A. “There are several ways that you may be able to seek legal and financial recourse,” says RE attorney Ryan Miller of New York and New Jersey-based law firm, Scarinci Hollenbeck. “Under New York law, the fact that the condominium’s governing documents may not expressly require notice before a pressure test does not eliminate potential liability to either the offending neighbor, contractor, or the Board. The key issue is whether the neighbor, contractor, and/or the condominium board acted reasonably and with appropriate care in performing plumbing work that foreseeably risked damaging adjacent units.”

New York Condo Law

“In New York,” Miller continues, “condominium unit owners generally have a duty to use and maintain their units in a manner that does not unreasonably interfere with or damage neighboring units or common elements of the condominium building. Courts have recognized that a unit owner may be liable for damage caused by renovations, plumbing work, or negligent maintenance originating from their unit which could result in claims including, but not limited to, claims for breach of contract, breach of fiduciary duty, and negligence. Likewise, contractors performing work in a multi-unit residential building are expected to exercise reasonable care and account for foreseeable risks associated with older plumbing systems.

“Here, several facts may support a negligence claim:

• The building is approximately 30 years old,

• There were no isolation valves between units,

• The pressure test allegedly caused a faucet failure and substantial water intrusion,

• The damage may have been avoidable had the water been shut off beforehand, and

• The contractor and/or unit owner may have failed to take precautions appropriate for a shared plumbing system.
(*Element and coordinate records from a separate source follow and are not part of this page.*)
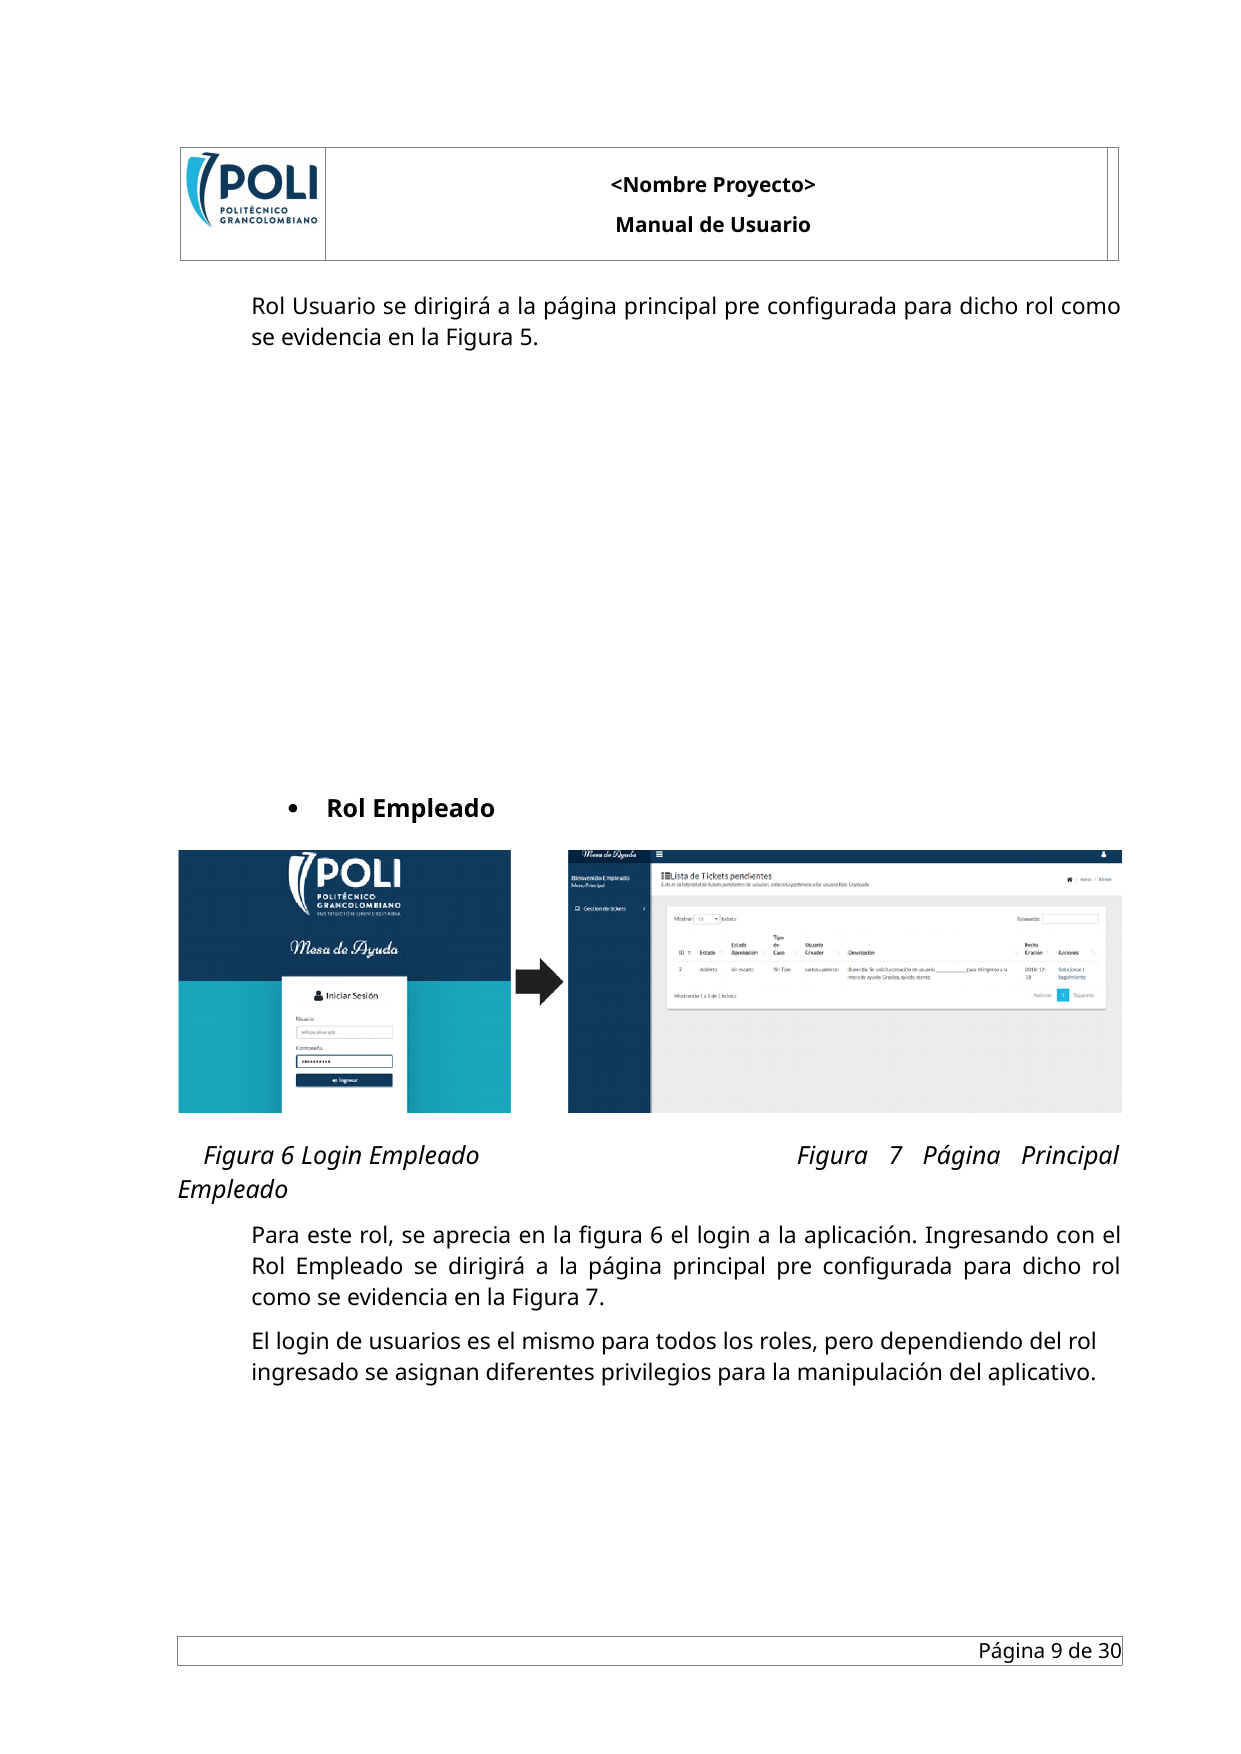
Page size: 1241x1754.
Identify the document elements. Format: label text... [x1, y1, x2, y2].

text Rol Usuario se dirigirá a la página principal pre configurada para dicho rol como se evidencia en la Figura 5. [251, 290, 1122, 352]
list Rol Empleado [288, 791, 1122, 825]
text Para este rol, se aprecia en la figura 6 el login a la aplicación. Ingresando con el Rol Empleado se dirigirá a la página principal pre configurada para dicho rol como se evidencia en la Figura 7. [251, 1219, 1122, 1312]
text Figura 6 Login Empleado Figura 7 Página Principal Empleado [177, 1138, 1122, 1206]
text El login de usuarios es el mismo para todos los roles, pero dependiendo del rol ingresado se asignan diferentes privilegios para la manipulación del aplicativo. [251, 1325, 1122, 1387]
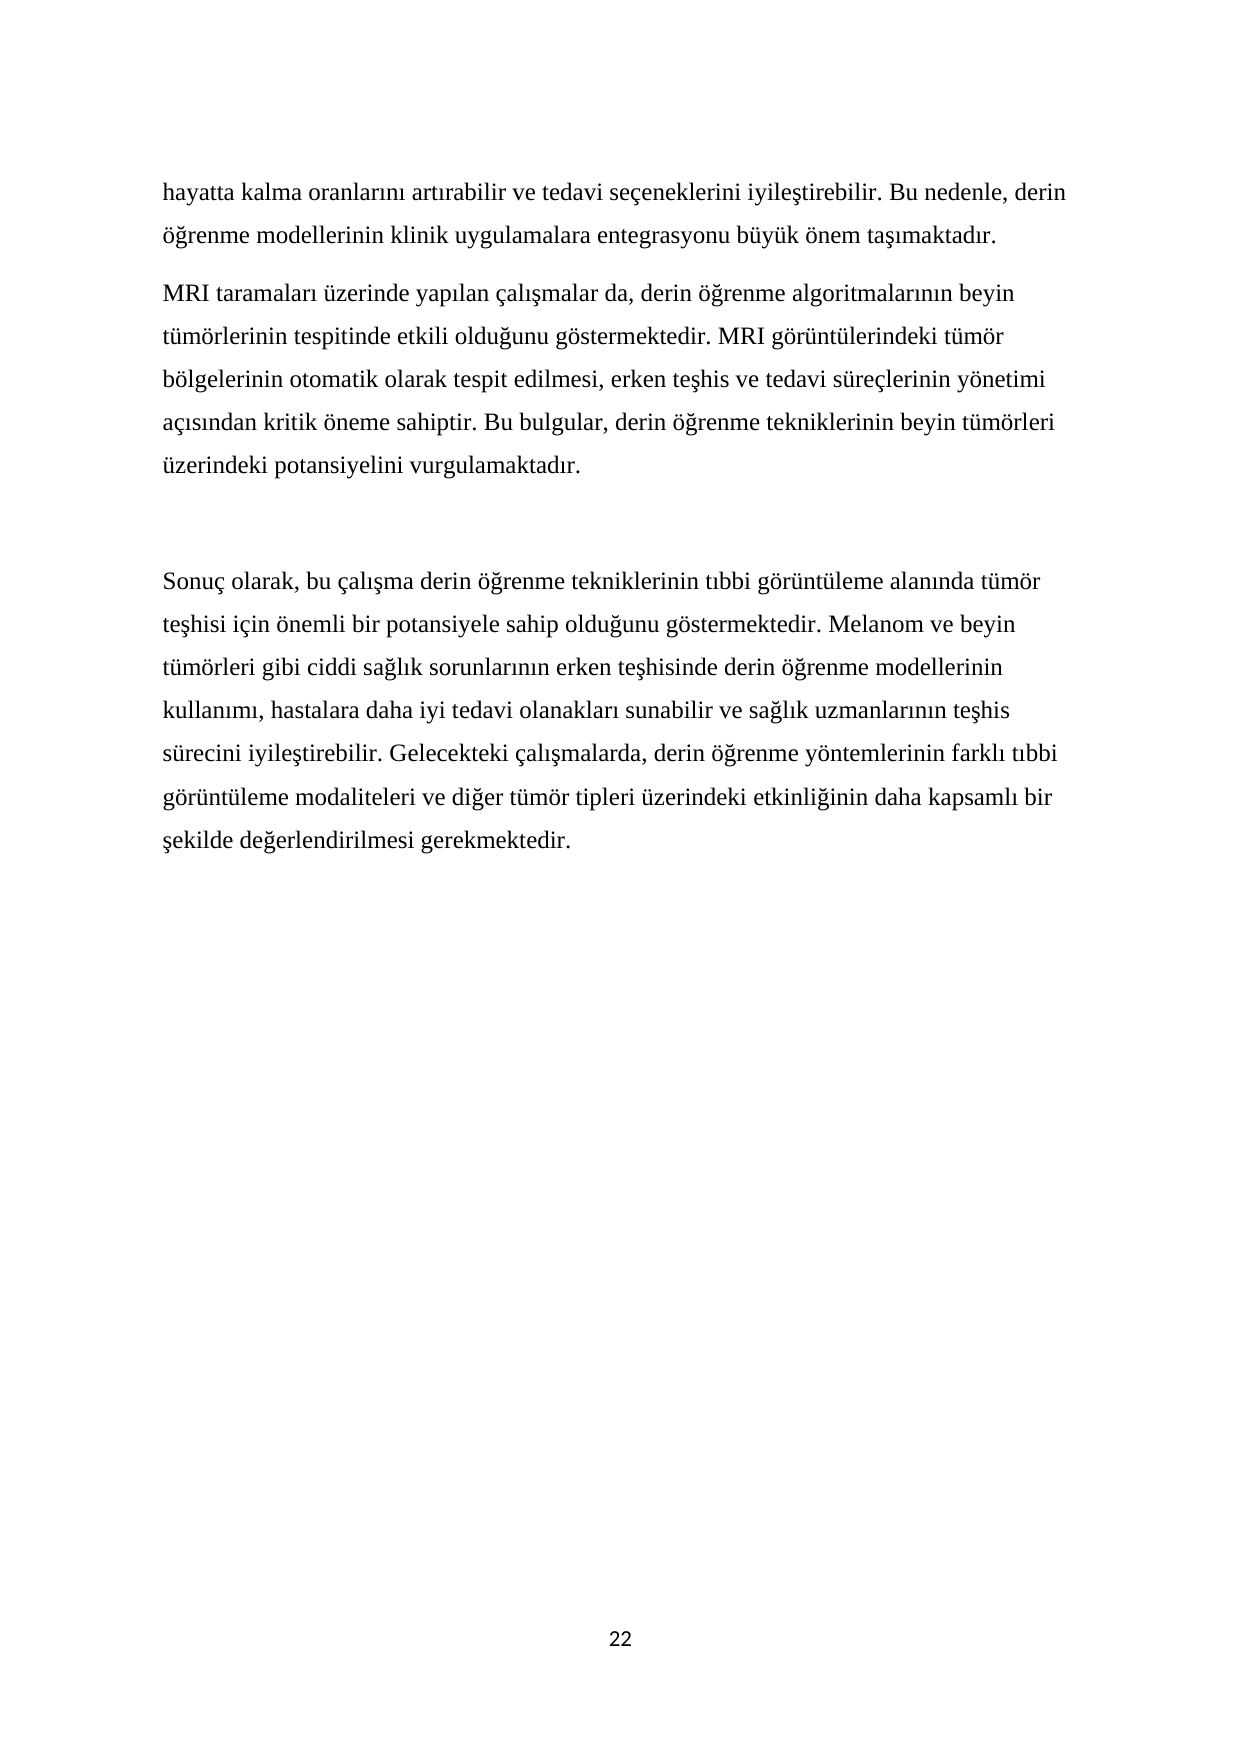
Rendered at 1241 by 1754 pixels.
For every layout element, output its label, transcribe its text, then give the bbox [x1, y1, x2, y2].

text hayatta kalma oranlarını artırabilir ve tedavi seçeneklerini iyileştirebilir. Bu nedenle, derin öğrenme modellerinin klinik uygulamalara entegrasyonu büyük önem taşımaktadır. [162, 177, 1078, 249]
text Sonuç olarak, bu çalışma derin öğrenme tekniklerinin tıbbi görüntüleme alanında tümör teşhisi için önemli bir potansiyele sahip olduğunu göstermektedir. Melanom ve beyin tümörleri gibi ciddi sağlık sorunlarının erken teşhisinde derin öğrenme modellerinin kullanımı, hastalara daha iyi tedavi olanakları sunabilir ve sağlık uzmanlarının teşhis sürecini iyileştirebilir. Gelecekteki çalışmalarda, derin öğrenme yöntemlerinin farklı tıbbi görüntüleme modaliteleri ve diğer tümör tipleri üzerindeki etkinliğinin daha kapsamlı bir şekilde değerlendirilmesi gerekmektedir. [162, 566, 1078, 853]
text MRI taramaları üzerinde yapılan çalışmalar da, derin öğrenme algoritmalarının beyin tümörlerinin tespitinde etkili olduğunu göstermektedir. MRI görüntülerindeki tümör bölgelerinin otomatik olarak tespit edilmesi, erken teşhis ve tedavi süreçlerinin yönetimi açısından kritik öneme sahiptir. Bu bulgular, derin öğrenme tekniklerinin beyin tümörleri üzerindeki potansiyelini vurgulamaktadır. [162, 278, 1078, 479]
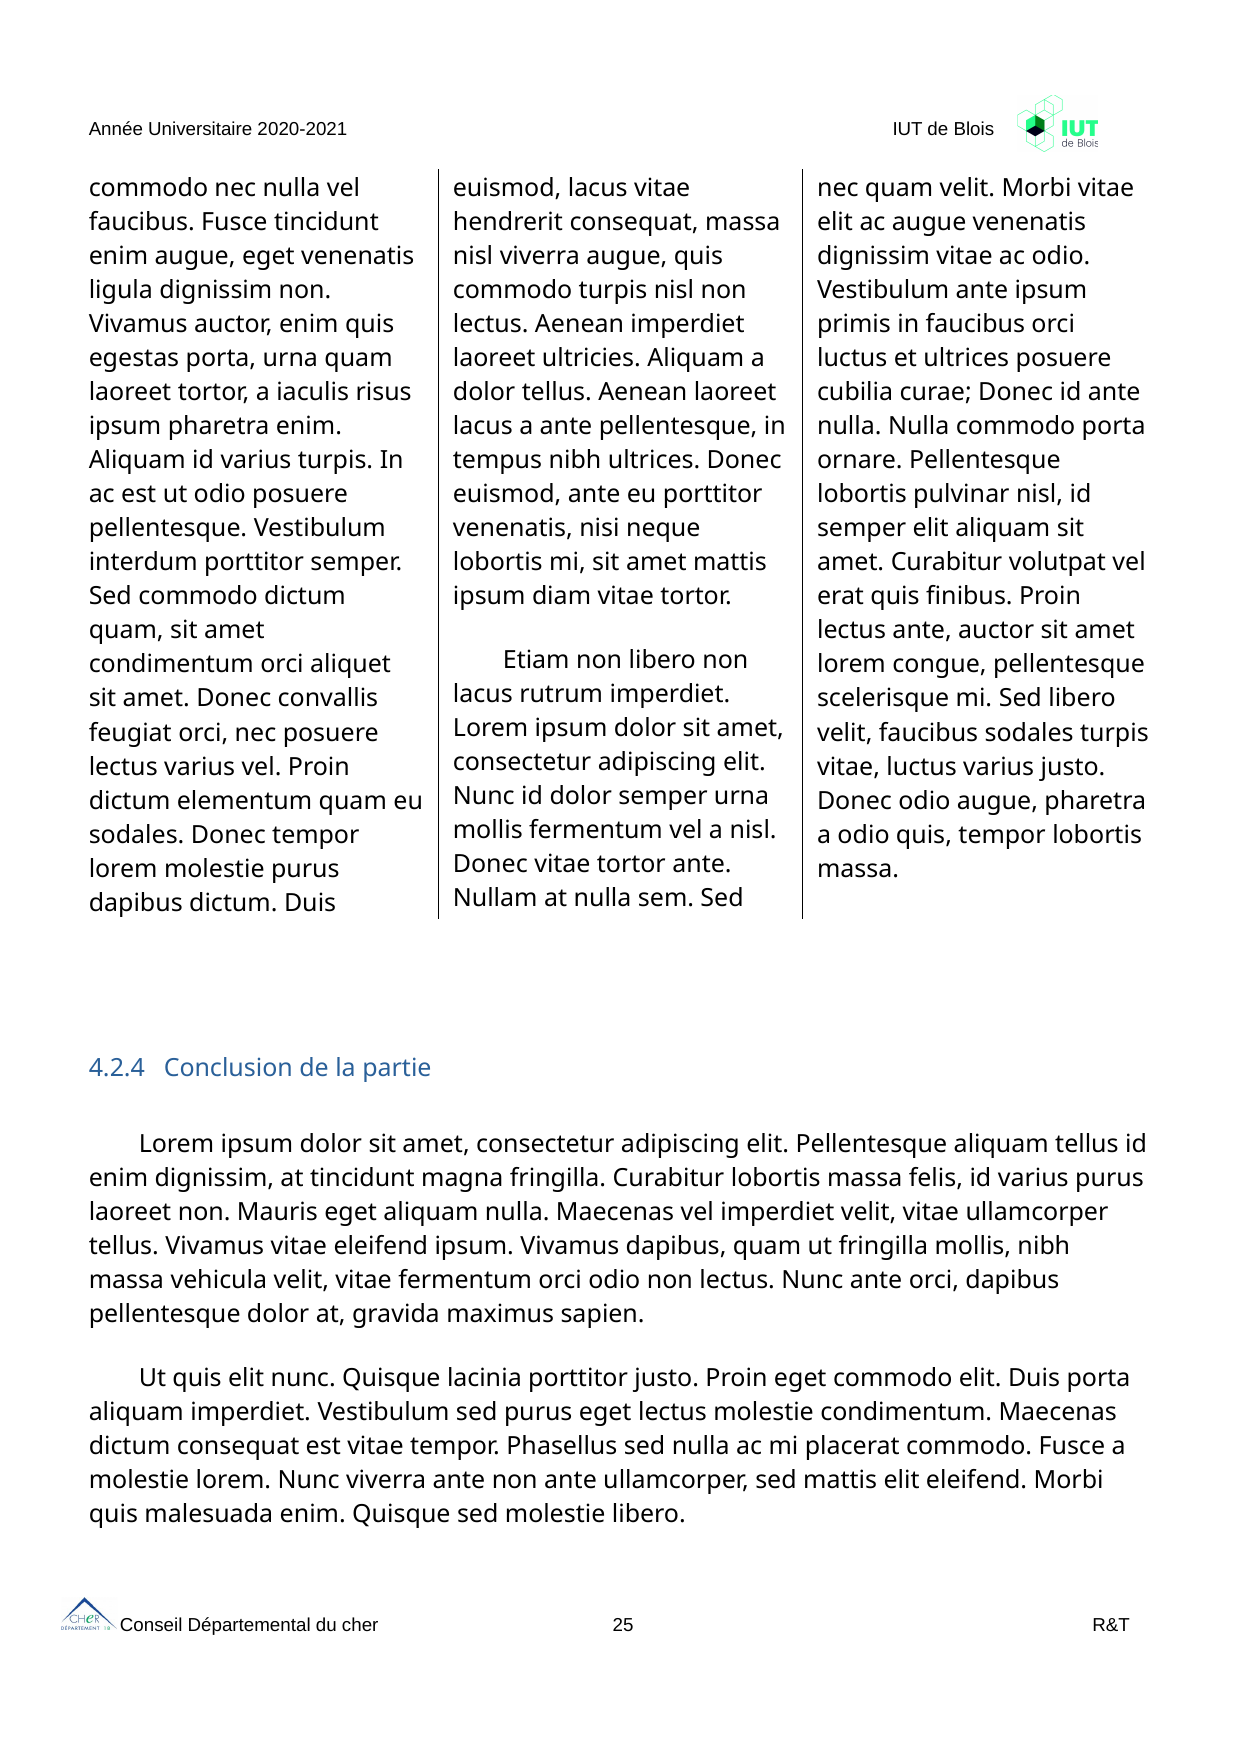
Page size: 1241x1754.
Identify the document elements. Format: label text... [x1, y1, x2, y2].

text commodo nec nulla vel faucibus. Fusce tincidunt enim augue, eget venenatis ligula dignissim non. Vivamus auctor, enim quis egestas porta, urna quam laoreet tortor, a iaculis risus ipsum pharetra enim. Aliquam id varius turpis. In ac est ut odio posuere pellentesque. Vestibulum interdum porttitor semper. Sed commodo dictum quam, sit amet condimentum orci aliquet sit amet. Donec convallis feugiat orci, nec posuere lectus varius vel. Proin dictum elementum quam eu sodales. Donec tempor lorem molestie purus dapibus dictum. Duis [88, 169, 423, 918]
text euismod, lacus vitae hendrerit consequat, massa nisl viverra augue, quis commodo turpis nisl non lectus. Aenean imperdiet laoreet ultricies. Aliquam a dolor tellus. Aenean laoreet lacus a ante pellentesque, in tempus nibh ultrices. Donec euismod, ante eu porttitor venenatis, nisi neque lobortis mi, sit amet mattis ipsum diam vitae tortor. [453, 169, 787, 612]
text Etiam non libero non lacus rutrum imperdiet. Lorem ipsum dolor sit amet, consectetur adipiscing elit. Nunc id dolor semper urna mollis fermentum vel a nisl. Donec vitae tortor ante. Nullam at nulla sem. Sed [453, 641, 787, 914]
text Lorem ipsum dolor sit amet, consectetur adipiscing elit. Pellentesque aliquam tellus id enim dignissim, at tincidunt magna fringilla. Curabitur lobortis massa felis, id varius purus laoreet non. Mauris eget aliquam nulla. Maecenas vel imperdiet velit, vitae ullamcorper tellus. Vivamus vitae eleifend ipsum. Vivamus dapibus, quam ut fringilla mollis, nibh massa vehicula velit, vitae fermentum orci odio non lectus. Nunc ante orci, dapibus pellentesque dolor at, gravida maximus sapien. [88, 1126, 1152, 1330]
subtitle Conclusion de la partie [88, 1049, 1152, 1084]
text Ut quis elit nunc. Quisque lacinia porttitor justo. Proin eget commodo elit. Duis porta aliquam imperdiet. Vestibulum sed purus eget lectus molestie condimentum. Maecenas dictum consequat est vitae tempor. Phasellus sed nulla ac mi placerat commodo. Fusce a molestie lorem. Nunc viverra ante non ante ullamcorper, sed mattis elit eleifend. Morbi quis malesuada enim. Quisque sed molestie libero. [88, 1359, 1152, 1530]
picture [61, 1597, 118, 1630]
picture [1017, 95, 1098, 152]
text nec quam velit. Morbi vitae elit ac augue venenatis dignissim vitae ac odio. Vestibulum ante ipsum primis in faucibus orci luctus et ultrices posuere cubilia curae; Donec id ante nulla. Nulla commodo porta ornare. Pellentesque lobortis pulvinar nisl, id semper elit aliquam sit amet. Curabitur volutpat vel erat quis finibus. Proin lectus ante, auctor sit amet lorem congue, pellentesque scelerisque mi. Sed libero velit, faucibus sodales turpis vitae, luctus varius justo. Donec odio augue, pharetra a odio quis, tempor lobortis massa. [817, 169, 1152, 884]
“The absence of an express notice requirement in the condo documents is not necessarily dispositive. Under New York law, a party can still be negligent even where no specific rule was violated if they failed to act with reasonable care under the circumstances.”

Potential Contractor Liability

According to Miller, “The liability of the contractor who performed the pressure test should certainly be explored. A licensed plumber or contractor working in a condominium should understand the risks associated with testing shared or interconnected plumbing systems. You should attempt to determine:

• Who performed the work,

• Whether permits were obtained,

• Whether the board approved the work,

• What pressure levels were used during the test,

• Whether the contractor carried liability insurance, and

• Whether the contractor recommended or considered shutting off the building water supply before testing.”

Potential Condo Board Liability

“The condominium board and management company may also have obligations under New York condominium law and the governing documents,” Miller notes. “Many New York condominium bylaws require board approval for work affecting plumbing and other common elements, even if the property manager now claims otherwise. In addition, boards owe fiduciary duties to unit owners and are generally expected to enforce building rules consistently and reasonably.

“Accordingly, you should formally request, in writing:

• The condominium declaration,

• Bylaws,

• House rules,

• Alteration agreements,

• Renovation policies,

• Board approvals related to the neighbor’s work,

• Incident reports, and

• Any communications regarding the pressure test.

“If the board or managing agent refuses to provide records that unit owners are entitled to inspect under the bylaws or New York law, that itself may become an issue requiring counsel involvement.

Insurance Coverage for Water Damage 

“From a practical standpoint, insurance is often the first battlefield in New York condo water-damage disputes. You should:

• Promptly file a claim under your condo insurance policy,

• Ask whether the condominium’s master policy covers any portion of the loss,

• Determine responsibility for deductibles,

• Preserve all remediation and repair invoices, and

• Thoroughly document the mold damage.

“If your insurer pays the claim, it may pursue subrogation claims against the neighboring owner, contractor, or others responsible.

“Finally,” says Miller, “given the approximately $20,000 in water and mold damage, consulting a New York attorney experienced in condominium and property-damage litigation is advised. A lawyer can also send preservation and demand letters quickly, which may be important before contractors, insurers, or the condominium alter records or conditions related to the incident.”